● PASSAGE FOR REVIEW
*** Begin section ***

SoftBank Corp. sold the first bond-type class shares in Japan’s public markets at the bottom end of the marketing range, pointing to strong demand from yield-hungry investors.
(Bloomberg) — SoftBank Corp. sold the first bond-type class shares in Japan’s public markets at the bottom end of the marketing range, pointing to strong demand from yield-hungry investors.
The telecommunications unit of SoftBank Group Corp. said on Friday it priced ¥120 billion ($800 million) of bond-type class shares at an annual dividend rate of 2.5%, according to a filing to the financial authorities.
The securities, which are like bonds but are actually shares, will be listed on the Tokyo Stock Exchange in November. They don’t give holders voting rights, and can’t be converted to common stock, causing no dilution.
SoftBank, which has strong name recognition in Japan, attracted demand for the offering as interest rates remain near rock-bottom levels in the Asian nation. Individual investors in Japan have shown more willingness to take risks, especially amid rising wages and increased awareness about the revamped Nippon Individual Savings Accounts, which the securities will be eligible for.
The dividend rate was at the bottom end of the marketing range of 2.5%-3%, and compares with an average yield of 0.92% for yen-denominated securities in a Bloomberg index.
Nomura Securities Co., Mizuho Securities Co. and Daiwa Securities Co. managed the sale.

*** End section ***

● TASK DETAILS
Reproduce everything in the SoftBank share sale article from "SoftBank, which has" down to "managed the sale.", word for word.

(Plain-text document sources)

*** Begin section ***

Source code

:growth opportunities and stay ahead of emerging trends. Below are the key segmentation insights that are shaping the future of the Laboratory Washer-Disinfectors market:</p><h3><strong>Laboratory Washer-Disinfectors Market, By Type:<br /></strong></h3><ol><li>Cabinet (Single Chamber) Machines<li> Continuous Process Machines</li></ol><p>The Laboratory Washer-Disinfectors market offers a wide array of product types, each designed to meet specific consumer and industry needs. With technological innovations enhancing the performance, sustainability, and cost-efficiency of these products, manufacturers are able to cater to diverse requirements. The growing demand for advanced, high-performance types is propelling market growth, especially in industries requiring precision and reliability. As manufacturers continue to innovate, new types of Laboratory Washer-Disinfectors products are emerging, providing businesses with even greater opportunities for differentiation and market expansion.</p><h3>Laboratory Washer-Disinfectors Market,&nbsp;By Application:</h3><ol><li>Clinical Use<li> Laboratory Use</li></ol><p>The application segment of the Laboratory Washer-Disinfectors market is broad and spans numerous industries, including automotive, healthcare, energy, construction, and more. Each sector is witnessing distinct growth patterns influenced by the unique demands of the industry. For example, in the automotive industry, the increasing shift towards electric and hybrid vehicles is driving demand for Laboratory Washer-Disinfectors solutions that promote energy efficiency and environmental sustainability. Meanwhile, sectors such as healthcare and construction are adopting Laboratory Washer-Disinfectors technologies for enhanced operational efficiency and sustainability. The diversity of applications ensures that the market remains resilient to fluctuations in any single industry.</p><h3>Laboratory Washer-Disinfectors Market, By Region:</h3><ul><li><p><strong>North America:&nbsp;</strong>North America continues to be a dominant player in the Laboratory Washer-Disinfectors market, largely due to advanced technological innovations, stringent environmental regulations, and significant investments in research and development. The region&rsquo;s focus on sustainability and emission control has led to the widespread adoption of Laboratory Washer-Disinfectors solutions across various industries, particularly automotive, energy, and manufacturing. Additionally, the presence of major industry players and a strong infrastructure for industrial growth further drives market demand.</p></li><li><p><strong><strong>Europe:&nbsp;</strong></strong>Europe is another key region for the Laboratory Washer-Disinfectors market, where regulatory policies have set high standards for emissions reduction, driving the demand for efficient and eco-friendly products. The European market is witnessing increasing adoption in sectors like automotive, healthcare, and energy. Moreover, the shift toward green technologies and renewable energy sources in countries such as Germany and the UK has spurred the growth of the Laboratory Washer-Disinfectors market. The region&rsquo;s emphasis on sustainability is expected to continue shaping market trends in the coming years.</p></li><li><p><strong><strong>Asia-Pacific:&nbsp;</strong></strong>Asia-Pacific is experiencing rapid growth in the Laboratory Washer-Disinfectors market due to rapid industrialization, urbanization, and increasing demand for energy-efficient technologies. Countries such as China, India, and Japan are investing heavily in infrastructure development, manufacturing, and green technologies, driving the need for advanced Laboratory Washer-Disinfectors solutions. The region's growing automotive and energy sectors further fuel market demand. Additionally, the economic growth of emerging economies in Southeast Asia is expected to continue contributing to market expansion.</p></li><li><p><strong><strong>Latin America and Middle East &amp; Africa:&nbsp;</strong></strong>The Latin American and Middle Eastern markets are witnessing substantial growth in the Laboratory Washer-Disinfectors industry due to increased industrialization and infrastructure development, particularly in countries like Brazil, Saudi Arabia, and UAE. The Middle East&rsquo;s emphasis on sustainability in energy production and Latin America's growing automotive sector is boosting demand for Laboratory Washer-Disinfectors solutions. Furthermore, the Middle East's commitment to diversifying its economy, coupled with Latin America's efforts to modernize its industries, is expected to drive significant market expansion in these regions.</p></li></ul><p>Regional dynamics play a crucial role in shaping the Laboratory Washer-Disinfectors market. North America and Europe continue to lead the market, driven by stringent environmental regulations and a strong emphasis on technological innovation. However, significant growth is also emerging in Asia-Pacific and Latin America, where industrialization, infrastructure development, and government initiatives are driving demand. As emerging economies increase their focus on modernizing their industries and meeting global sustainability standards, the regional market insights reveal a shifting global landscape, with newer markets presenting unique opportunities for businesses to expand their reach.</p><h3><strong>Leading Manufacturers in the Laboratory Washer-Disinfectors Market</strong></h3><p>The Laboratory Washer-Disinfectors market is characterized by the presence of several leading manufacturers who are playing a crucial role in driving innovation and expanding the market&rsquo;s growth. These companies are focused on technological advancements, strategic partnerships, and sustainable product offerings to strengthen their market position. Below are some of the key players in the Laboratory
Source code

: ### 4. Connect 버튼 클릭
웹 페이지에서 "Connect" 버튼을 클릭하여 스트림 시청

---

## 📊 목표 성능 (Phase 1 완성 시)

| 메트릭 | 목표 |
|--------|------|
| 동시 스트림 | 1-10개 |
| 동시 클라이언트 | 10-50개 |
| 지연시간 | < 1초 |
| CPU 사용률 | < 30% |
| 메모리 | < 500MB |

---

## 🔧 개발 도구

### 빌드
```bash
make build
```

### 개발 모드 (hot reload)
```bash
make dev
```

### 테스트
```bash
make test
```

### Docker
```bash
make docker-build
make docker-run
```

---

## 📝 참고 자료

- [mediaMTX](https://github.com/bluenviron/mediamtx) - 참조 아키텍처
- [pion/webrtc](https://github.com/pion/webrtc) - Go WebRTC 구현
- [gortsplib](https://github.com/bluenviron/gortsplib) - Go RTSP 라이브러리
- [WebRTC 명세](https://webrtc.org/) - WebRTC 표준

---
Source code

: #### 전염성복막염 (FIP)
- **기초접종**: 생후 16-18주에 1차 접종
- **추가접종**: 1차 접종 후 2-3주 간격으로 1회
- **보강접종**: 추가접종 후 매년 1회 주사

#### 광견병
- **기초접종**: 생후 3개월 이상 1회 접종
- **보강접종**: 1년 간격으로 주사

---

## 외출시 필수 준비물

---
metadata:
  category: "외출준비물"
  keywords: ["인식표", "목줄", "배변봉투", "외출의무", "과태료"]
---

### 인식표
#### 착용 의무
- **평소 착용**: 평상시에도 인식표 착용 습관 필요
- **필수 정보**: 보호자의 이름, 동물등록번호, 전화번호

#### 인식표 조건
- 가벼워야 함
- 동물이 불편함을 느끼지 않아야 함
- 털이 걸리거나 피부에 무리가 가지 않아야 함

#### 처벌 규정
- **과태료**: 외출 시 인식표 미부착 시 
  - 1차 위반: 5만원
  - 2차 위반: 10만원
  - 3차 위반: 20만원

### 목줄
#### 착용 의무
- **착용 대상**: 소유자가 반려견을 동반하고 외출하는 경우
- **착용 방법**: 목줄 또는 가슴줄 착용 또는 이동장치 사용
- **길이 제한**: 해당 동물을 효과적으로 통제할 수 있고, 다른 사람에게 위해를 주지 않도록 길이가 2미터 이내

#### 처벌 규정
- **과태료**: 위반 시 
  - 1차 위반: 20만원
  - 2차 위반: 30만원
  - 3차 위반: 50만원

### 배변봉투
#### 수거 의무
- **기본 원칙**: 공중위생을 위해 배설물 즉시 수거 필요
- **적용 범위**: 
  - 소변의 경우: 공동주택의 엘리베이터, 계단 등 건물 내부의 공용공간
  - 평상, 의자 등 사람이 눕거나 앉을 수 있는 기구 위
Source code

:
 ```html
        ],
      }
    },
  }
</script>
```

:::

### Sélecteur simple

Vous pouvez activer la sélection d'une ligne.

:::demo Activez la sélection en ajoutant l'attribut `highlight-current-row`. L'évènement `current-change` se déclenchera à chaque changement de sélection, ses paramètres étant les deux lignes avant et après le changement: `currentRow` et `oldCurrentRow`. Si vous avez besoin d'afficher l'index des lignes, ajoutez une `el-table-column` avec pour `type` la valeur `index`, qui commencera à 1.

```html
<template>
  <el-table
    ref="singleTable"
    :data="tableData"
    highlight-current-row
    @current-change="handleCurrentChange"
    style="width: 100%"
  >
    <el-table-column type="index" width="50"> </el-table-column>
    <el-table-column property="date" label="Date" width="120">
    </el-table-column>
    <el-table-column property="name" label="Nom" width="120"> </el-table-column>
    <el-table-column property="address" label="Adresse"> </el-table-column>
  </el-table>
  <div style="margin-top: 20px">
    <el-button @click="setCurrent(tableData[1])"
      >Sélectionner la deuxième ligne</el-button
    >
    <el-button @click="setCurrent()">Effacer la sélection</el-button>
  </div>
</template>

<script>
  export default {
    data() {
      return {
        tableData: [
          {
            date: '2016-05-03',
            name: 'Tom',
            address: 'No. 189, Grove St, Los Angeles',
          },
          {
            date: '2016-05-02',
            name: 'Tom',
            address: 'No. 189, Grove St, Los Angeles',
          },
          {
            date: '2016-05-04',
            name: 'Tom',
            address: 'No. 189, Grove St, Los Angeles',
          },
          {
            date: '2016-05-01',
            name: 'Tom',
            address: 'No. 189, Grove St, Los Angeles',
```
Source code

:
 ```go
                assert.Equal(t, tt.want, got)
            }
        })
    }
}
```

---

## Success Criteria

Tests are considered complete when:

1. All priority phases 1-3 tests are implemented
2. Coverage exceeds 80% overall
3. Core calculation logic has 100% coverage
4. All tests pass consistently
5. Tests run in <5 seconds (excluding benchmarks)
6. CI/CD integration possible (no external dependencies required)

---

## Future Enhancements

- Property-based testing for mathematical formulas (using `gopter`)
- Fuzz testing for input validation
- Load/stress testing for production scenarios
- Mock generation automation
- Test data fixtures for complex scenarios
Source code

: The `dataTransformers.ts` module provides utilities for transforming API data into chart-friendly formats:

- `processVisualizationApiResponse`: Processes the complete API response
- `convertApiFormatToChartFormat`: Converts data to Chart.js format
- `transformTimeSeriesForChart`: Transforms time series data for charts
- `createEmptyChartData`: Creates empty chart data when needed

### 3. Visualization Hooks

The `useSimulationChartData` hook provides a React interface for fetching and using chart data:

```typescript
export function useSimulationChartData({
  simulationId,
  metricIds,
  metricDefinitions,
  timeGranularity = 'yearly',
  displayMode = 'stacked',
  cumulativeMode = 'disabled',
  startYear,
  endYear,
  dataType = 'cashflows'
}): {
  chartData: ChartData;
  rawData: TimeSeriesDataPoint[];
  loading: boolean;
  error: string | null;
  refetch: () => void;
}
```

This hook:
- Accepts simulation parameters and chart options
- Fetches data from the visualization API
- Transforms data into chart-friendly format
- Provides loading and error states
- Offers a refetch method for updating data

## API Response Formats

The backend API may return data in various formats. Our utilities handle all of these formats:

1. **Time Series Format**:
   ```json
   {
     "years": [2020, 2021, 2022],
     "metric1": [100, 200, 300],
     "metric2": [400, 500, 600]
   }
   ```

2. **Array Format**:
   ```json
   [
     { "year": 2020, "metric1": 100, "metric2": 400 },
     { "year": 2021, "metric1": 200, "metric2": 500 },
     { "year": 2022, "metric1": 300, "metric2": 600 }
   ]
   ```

*** End section ***

● YOUR RESPONSE
SoftBank, which has strong name recognition in Japan, attracted demand for the offering as interest rates remain near rock-bottom levels in the Asian nation. Individual investors in Japan have shown more willingness to take risks, especially amid rising wages and increased awareness about the revamped Nippon Individual Savings Accounts, which the securities will be eligible for.
The dividend rate was at the bottom end of the marketing range of 2.5%-3%, and compares with an average yield of 0.92% for yen-denominated securities in a Bloomberg index.
Nomura Securities Co., Mizuho Securities Co. and Daiwa Securities Co. managed the sale.